Il cromosoma Y, ricorda la genetista, non consente l’identificazione individuale. Le tracce esaminate sono “aplotipi misti parziali”, uno compatibile con la linea paterna di Sempio e uno ignoto. Non è possibile stabilire con rigore scientifico se questo materiale si trovasse sotto o sopra le unghie, né da quale dito provenga. Rimangono incerte anche le modalità del possibile trasferimento e il momento in cui sarebbe avvenuto. Alla luce delle criticità, la perita ritiene suggestive eventuali interpretazioni e ribadisce la validità dell’ipotesi già avanzata nel 2017: il Dna di Sempio potrebbe essere finito sulle unghie della vittima tramite un oggetto della casa Poggi non lavato e usato successivamente dalla sorella del suo amico Marco.
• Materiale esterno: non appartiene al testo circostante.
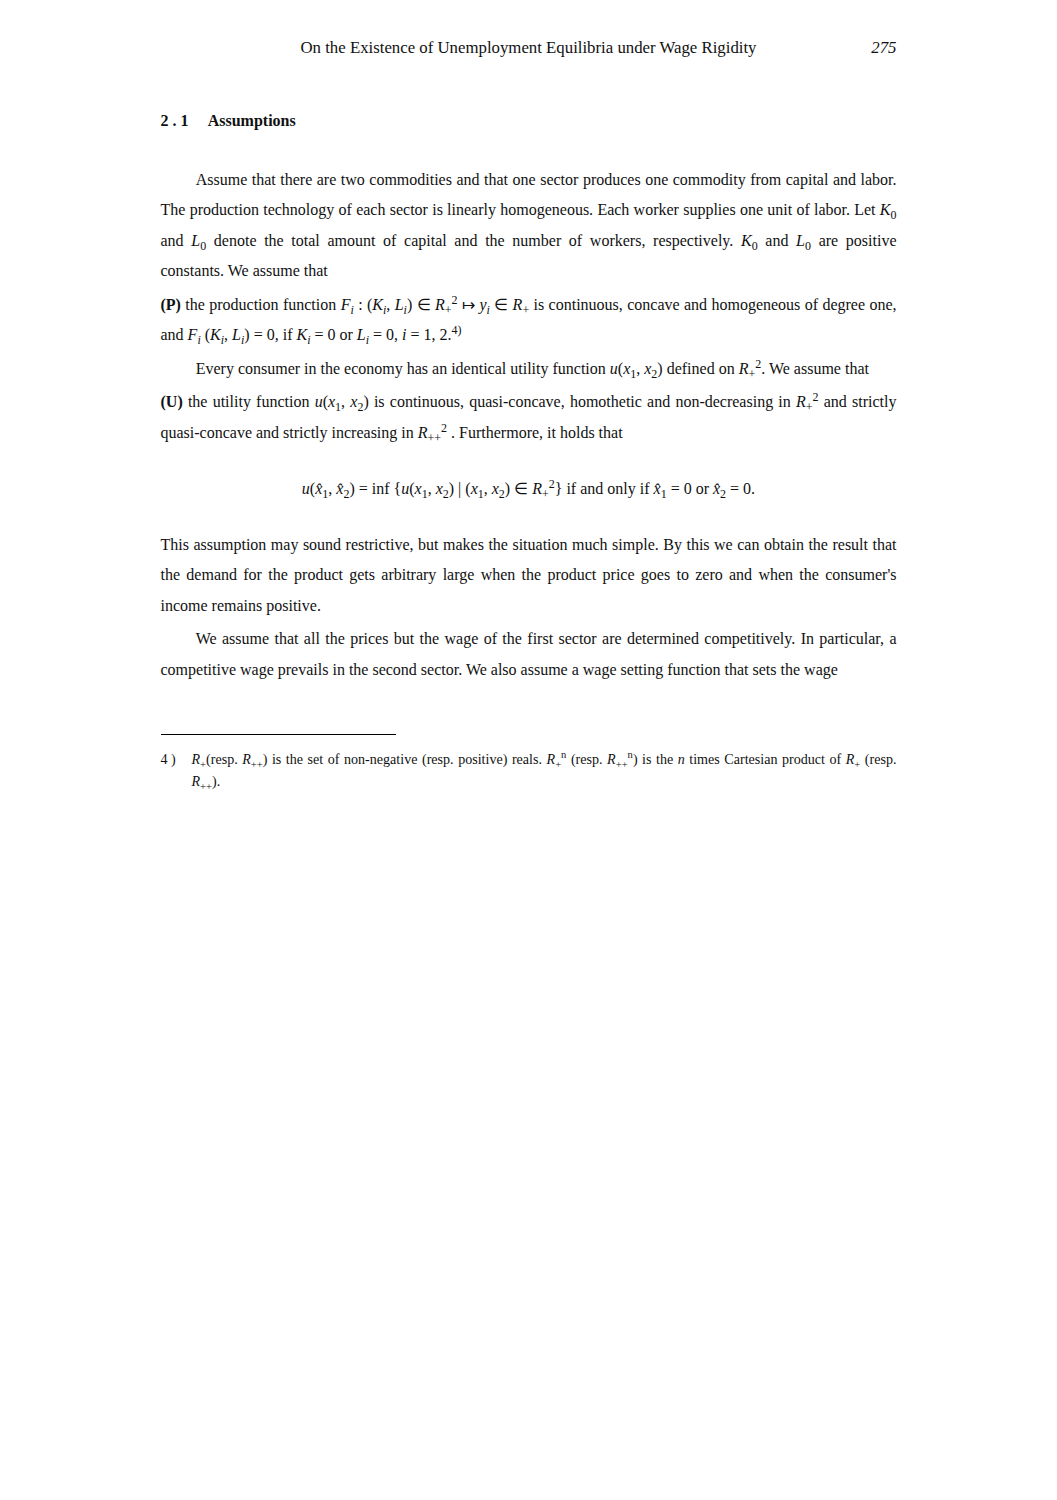On the Existence of Unemployment Equilibria under Wage Rigidity 275
2 . 1 Assumptions
Assume that there are two commodities and that one sector produces one commodity from capital and labor. The production technology of each sector is linearly homogeneous. Each worker supplies one unit of labor. Let K0 and L0 denote the total amount of capital and the number of workers, respectively. K0 and L0 are positive constants. We assume that
(P) the production function Fi : (Ki, Li) ∈ R+2 ↦ yi ∈ R+ is continuous, concave and homogeneous of degree one, and Fi (Ki, Li) = 0, if Ki = 0 or Li = 0, i = 1, 2.4)
Every consumer in the economy has an identical utility function u(x1, x2) defined on R+2. We assume that
(U) the utility function u(x1, x2) is continuous, quasi-concave, homothetic and non-decreasing in R+2 and strictly quasi-concave and strictly increasing in R++2 . Furthermore, it holds that
u(x̂1, x̂2) = inf {u(x1, x2) | (x1, x2) ∈ R+2} if and only if x̂1 = 0 or x̂2 = 0.
This assumption may sound restrictive, but makes the situation much simple. By this we can obtain the result that the demand for the product gets arbitrary large when the product price goes to zero and when the consumer's income remains positive.
We assume that all the prices but the wage of the first sector are determined competitively. In particular, a competitive wage prevails in the second sector. We also assume a wage setting function that sets the wage
4 ) R+(resp. R++) is the set of non-negative (resp. positive) reals. R+n (resp. R++n) is the n times Cartesian product of R+ (resp. R++).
Una novità della perizia è l’utilizzo di un software impiegato sia dalla difesa di Stasi sia dai consulenti della Procura di Pavia. Albani ne evidenzia le limitazioni, tra cui l’assenza di un database riferito alla popolazione locale. Nonostante ciò, secondo la legge dei numeri, risulta da 476 a 2153 volte più probabile che Sempio – o soggetti con la stessa linea patrilineare – abbia contribuito alla traccia trovata su un’unghia della mano destra della vittima, rispetto all’ipotesi che appartenga a due ignoti. Per l’unghia sinistra, la probabilità è da 17 a 51 volte superiore. Valori che si traducono in un supporto definito da moderato a forte.
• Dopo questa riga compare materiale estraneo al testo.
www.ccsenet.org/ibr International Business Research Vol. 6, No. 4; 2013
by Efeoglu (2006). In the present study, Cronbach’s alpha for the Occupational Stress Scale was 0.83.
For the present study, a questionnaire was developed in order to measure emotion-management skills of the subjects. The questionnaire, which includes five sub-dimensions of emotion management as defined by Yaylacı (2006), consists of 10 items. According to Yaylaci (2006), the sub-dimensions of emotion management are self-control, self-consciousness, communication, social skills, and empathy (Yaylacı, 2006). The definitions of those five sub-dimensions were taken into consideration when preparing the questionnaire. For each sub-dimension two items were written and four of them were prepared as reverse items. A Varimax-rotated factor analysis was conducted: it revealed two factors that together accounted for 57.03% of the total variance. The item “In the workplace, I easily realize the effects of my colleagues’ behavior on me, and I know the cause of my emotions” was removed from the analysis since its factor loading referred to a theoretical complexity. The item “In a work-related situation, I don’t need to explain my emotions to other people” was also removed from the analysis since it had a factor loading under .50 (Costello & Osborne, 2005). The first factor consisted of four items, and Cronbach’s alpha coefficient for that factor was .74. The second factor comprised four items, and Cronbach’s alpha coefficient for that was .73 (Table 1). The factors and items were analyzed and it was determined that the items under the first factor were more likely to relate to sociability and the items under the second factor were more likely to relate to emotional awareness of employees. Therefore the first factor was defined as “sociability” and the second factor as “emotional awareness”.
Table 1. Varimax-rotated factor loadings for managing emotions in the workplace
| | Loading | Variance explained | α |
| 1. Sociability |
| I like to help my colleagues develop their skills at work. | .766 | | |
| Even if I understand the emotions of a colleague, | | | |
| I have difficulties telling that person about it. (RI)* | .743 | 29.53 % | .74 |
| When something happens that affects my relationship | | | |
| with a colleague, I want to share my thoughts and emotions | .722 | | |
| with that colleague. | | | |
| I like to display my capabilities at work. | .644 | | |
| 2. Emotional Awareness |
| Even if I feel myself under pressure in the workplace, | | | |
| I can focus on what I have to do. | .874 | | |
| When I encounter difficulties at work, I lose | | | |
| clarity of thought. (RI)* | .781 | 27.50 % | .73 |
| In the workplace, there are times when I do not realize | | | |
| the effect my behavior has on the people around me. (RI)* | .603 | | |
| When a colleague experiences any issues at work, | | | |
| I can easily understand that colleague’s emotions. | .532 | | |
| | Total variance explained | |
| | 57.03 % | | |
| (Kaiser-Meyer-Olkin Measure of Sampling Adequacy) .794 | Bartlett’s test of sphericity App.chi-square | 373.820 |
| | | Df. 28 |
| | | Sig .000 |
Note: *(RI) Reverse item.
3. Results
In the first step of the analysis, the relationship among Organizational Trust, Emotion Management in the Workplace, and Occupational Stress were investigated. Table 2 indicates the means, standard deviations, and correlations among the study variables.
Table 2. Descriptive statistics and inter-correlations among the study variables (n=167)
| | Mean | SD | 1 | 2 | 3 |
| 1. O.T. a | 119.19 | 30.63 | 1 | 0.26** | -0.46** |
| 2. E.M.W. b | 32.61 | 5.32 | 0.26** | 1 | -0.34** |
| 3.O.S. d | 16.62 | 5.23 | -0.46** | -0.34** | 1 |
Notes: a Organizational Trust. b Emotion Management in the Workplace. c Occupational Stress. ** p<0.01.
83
Nessuna impronta o traccia riconducibile ad Andrea Sempio è però emersa dai prelievi effettuati sugli acetati, sessanta in totale, tutti negativi per la presenza di sangue umano. Le analisi non hanno permesso di estrapolare alcun profilo genetico utile. Le tracce sul tappetino del bagno appartengono al padre della vittima, Giuseppe Poggi, mentre altre risultano inutilizzabili o deteriorate. Il sacchetto dei cereali e i vasetti di fruttolo hanno restituito il Dna di Chiara Poggi, mentre dalla cannuccia dell’Estathè è stato estratto un profilo genetico maschile: secondo la perita, è “estremamente forte” l’ipotesi che Alberto Stasi abbia contribuito a quel materiale biologico.